**Exercise directions**
Copy the passage on K-map categories word for word, from "Another new K-map" up to and including "and Request Retrain.".

**Passage**
Another new K-map Editor feature is category visibility. This option allows you to keep categories hidden until they are ready to be viewed by your users. Then when you publish a category, it becomes visible to end users via the K-map interface, as long as its parent categories are also published. (New categories assume the visibility of their parent by default.) Note that hiding a category does not prevent users from seeing the documents in that category if they are returned via K-map search. However, it does prevent you from getting affinities to that category.

To make it easier to optimize taxonomies, Discovery Server 2.0 offers two new options, Request Subdivide and Request Retrain.

Request Subdivide tells the K-map Building Service to divide the selected category into subcategories. When you select this option, the K-map Building Service attempts to create these subcategories, based on the total number of documents in the category (and the maximum number of documents per category you specified). If the K-map Building Service determines it can create two or more subcategories with reasonable fit values (and fairly evenly distributed documents), it moves documents from the specified category to the new subcategories, leaving the original category empty. If the selected category can't be usefully subcategorized, the K-map Building Service returns an error message.

**Data supplied**
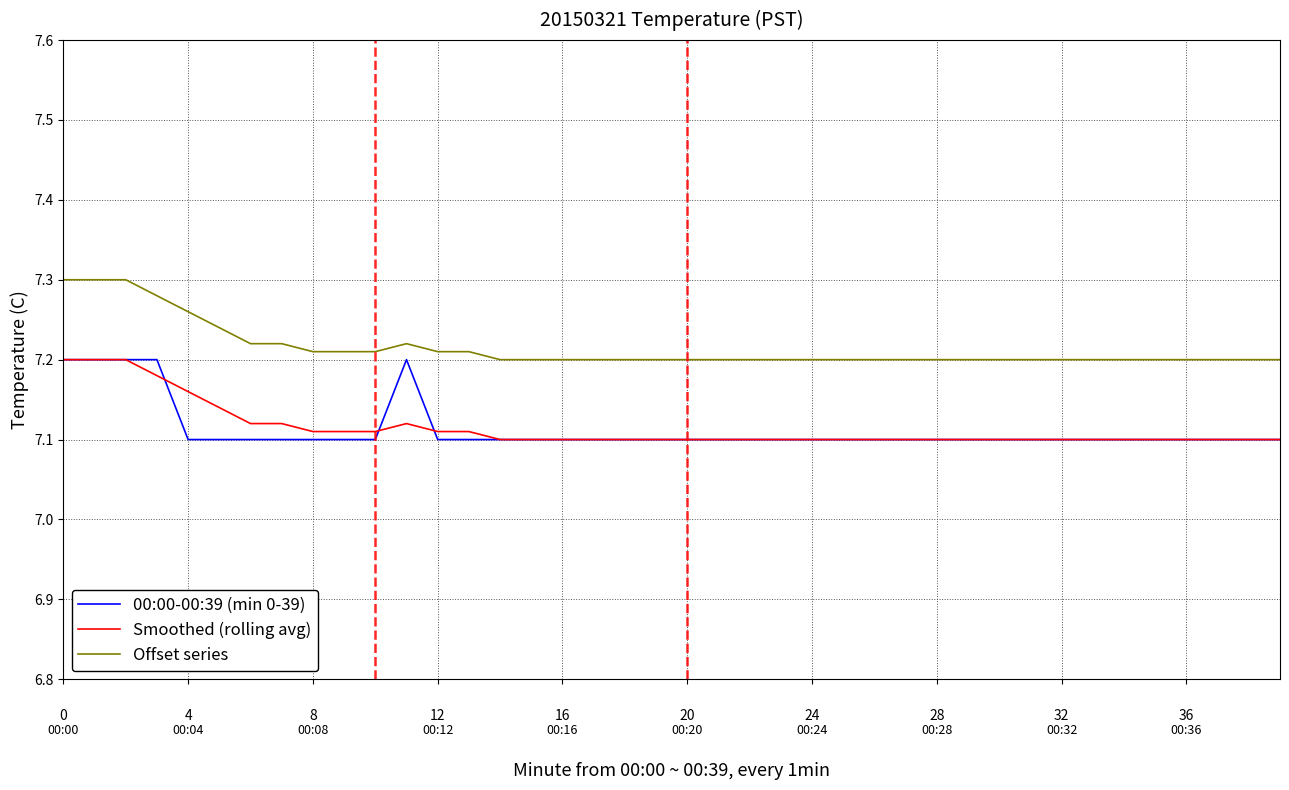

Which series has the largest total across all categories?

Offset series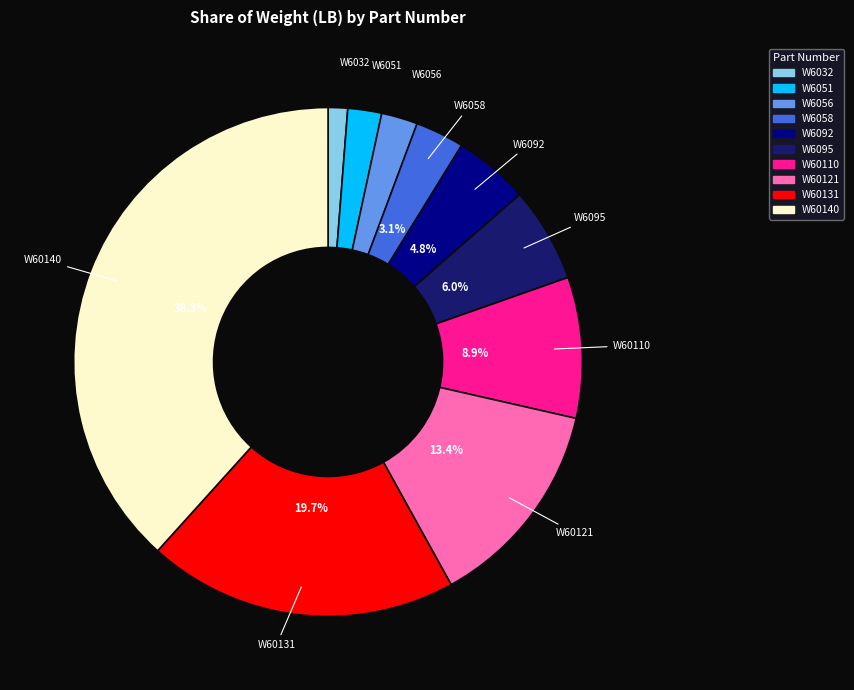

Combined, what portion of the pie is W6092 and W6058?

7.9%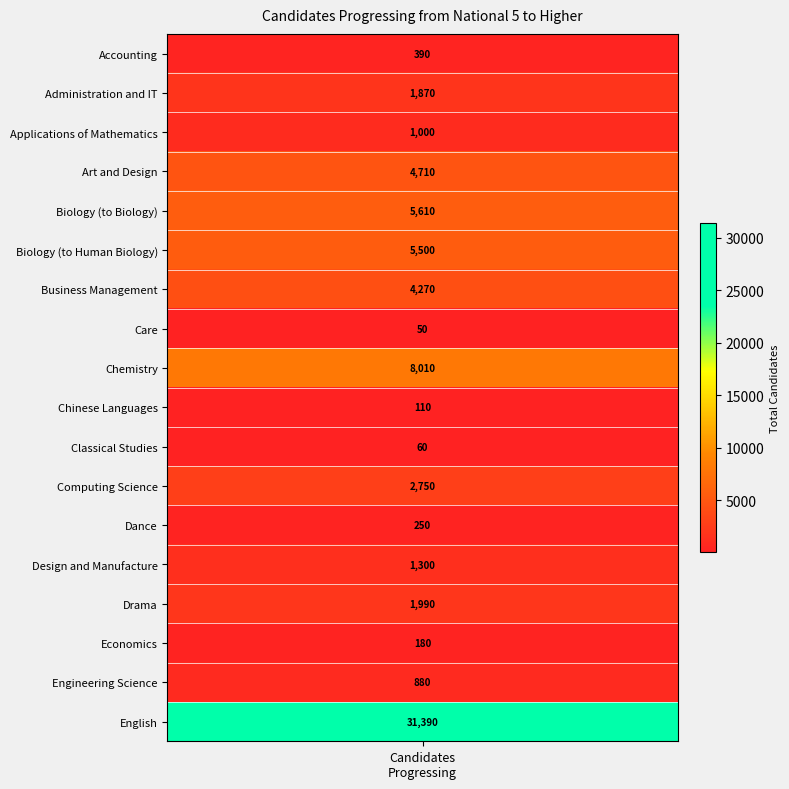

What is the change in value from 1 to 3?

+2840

**Expected answer**
Another new K-map Editor feature is category visibility. This option allows you to keep categories hidden until they are ready to be viewed by your users. Then when you publish a category, it becomes visible to end users via the K-map interface, as long as its parent categories are also published. (New categories assume the visibility of their parent by default.) Note that hiding a category does not prevent users from seeing the documents in that category if they are returned via K-map search. However, it does prevent you from getting affinities to that category.

To make it easier to optimize taxonomies, Discovery Server 2.0 offers two new options, Request Subdivide and Request Retrain.